Mas então, que dias são estes que tomo como meus e ofereço aqui aos outros por escrito? Por norma, acordo às 7.40 ao som do tema de John Reese (não sabem quem é, googlem e envergonhem-se de nunca ter visto a série), que injecta adrenalina nas minhas veias e me convence que consigo dobrar aquele aluno que não sabia até ontem quem era D. Afonso Henriques, mas sairá da minha aula capaz de explicar, em detalhe, o que é o mercantilismo. Tomo o pequeno-almoço enquanto escuto música - recentemente, Caravan Palace e não, não tenho vizinhos do lado, nem por cima, nem por baixo, nem emparedados - e depois de levar aos meus den tes a dose de frescura necessária para não me entaramelar com bafo de sacristia, pego na sacola, tranco a porta e de phones nos ouvidos, percorro o caminho para a escola passo a passo, cinco minutos em que não quero saber de ninguém. O momento é meu e às 8.15 da manhã, Colos é ainda mais um deserto, uma estrada nacional que rasga por entre as casas, brancas e mortiças, dormentes,, ainda mal se apercebendo que lá mora alguém. Contorno o campo de jogos e desço pela ladeia que conduz à entrada da escola. Nalguns dias atravesso o magote de alunos que chega de camioneta, noutros não. Quase sempre encontro as mesmas caras na sala de professores e nos corredores da escola o impossível é não me cruzar com algum aluno meu - ensino seis turmas, todas elas de irrequietos imberbes que vão despertando para as reais coisas da vida, namoros e amizades, alguma palhaçada, perguntas ao professor e comentários, "o professor tem Instagram?", "Professor, não se sente doente, não quer ir para casa?", "Oh professor, como se chamava aquela banda que nos mostrou no outro dia na aula?", e dizem mais coisas sem que eu ouça, de certeza, que nas aulas há espaço para rabecadas e entradas a pés juntos, mas no geral transmito conhecimento (ou tento) a miudagem que não se expande para lá dos limites do aceitável e até ri de histórias e piadas, as palavras assentam-lhes na cabeça como post-its de conhecimento e mais tarde repetem verbatim em testes e começo a questionar tudo, se tenho uma voz radiofónica ou simplesmente os esquemas que lhes dou são banais e fumo que se esbate na memória.

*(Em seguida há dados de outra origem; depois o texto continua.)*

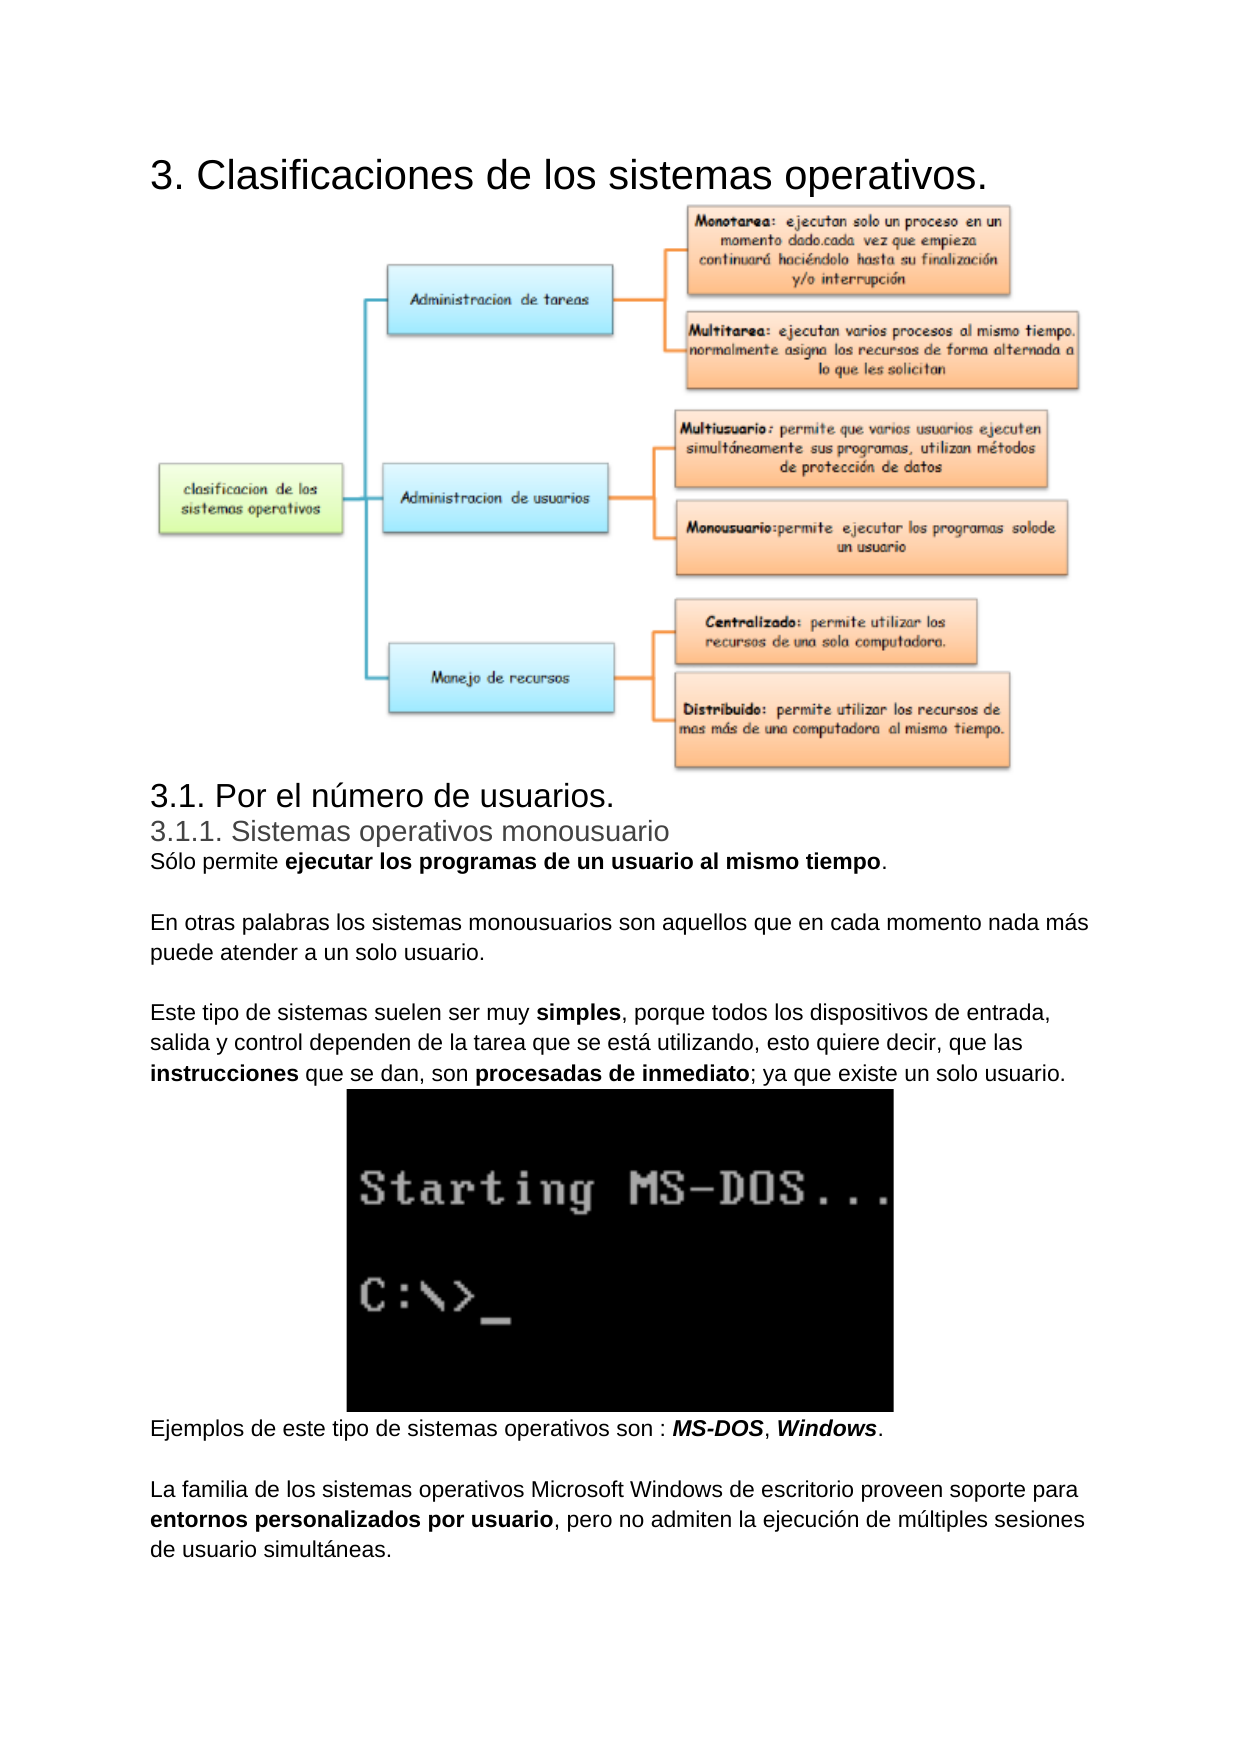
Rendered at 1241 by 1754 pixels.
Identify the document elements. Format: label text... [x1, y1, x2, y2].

text La familia de los sistemas operativos Microsoft Windows de escritorio proveen soporte para entornos personalizados por usuario, pero no admiten la ejecución de múltiples sesiones de usuario simultáneas. [150, 1476, 1090, 1563]
subtitle 3. Clasificaciones de los sistemas operativos. [150, 150, 1090, 198]
text Ejemplos de este tipo de sistemas operativos son : MS-DOS, Windows. [150, 1415, 1090, 1442]
subtitle 3.1.1. Sistemas operativos monousuario [150, 814, 1090, 848]
text Este tipo de sistemas suelen ser muy simples, porque todos los dispositivos de entrada, salida y control dependen de la tarea que se está utilizando, esto quiere decir, que las instrucciones que se dan, son procesadas de inmediato; ya que existe un solo usuario. [150, 999, 1090, 1086]
picture [151, 197, 1089, 776]
text Sólo permite ejecutar los programas de un usuario al mismo tiempo. [150, 848, 1090, 874]
picture [346, 1089, 894, 1412]
text En otras palabras los sistemas monousuarios son aquellos que en cada momento nada más puede atender a un solo usuario. [150, 908, 1090, 965]
subtitle 3.1. Por el número de usuarios. [150, 776, 1090, 814]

Ser professor não é um sonho meu e ainda que trabalhe muito em piloto automático (o meu modus operandi desde que sou aluno, cortesia de um cérebro ágil para as coisas supérfluas e perro para as que mais interessam), sei que não sou mau, pelo menos, que em alturas fascino a audiência, presa pelo encantamento de uma narrativa, que gera perguntas e dedos no ar que não têm a ver com a matéria, mas a vida não é um conteúdo programático, é mais do que isso, é a curiosidade selvagem e a transmissão de valores: eu ensino, mas tento separar o errado do certo - não como professor, mas como alguém que vê o mundo como a acção do amanhã que foi futuro ontem. Fascismo é algo errado e mau; o colonialismo foi prejudicial, mas o tempo não volta atrás e cada um se torna responsável pelas suas falhas, a Ciência é um auxílio e não uma crença; a História não é a preto e branco, mas certos conceitos são-no de imediato. Estive fora da docência durante seis anos e por isso vou atirando aqui e ali, pedindo ajuda, encontrando-a nos meus colegas que felizmente têm pouco de filhos da mãe e sabem que quanto menos asneiras der, menos lhes sobra. Se isto não é espírito comunitário.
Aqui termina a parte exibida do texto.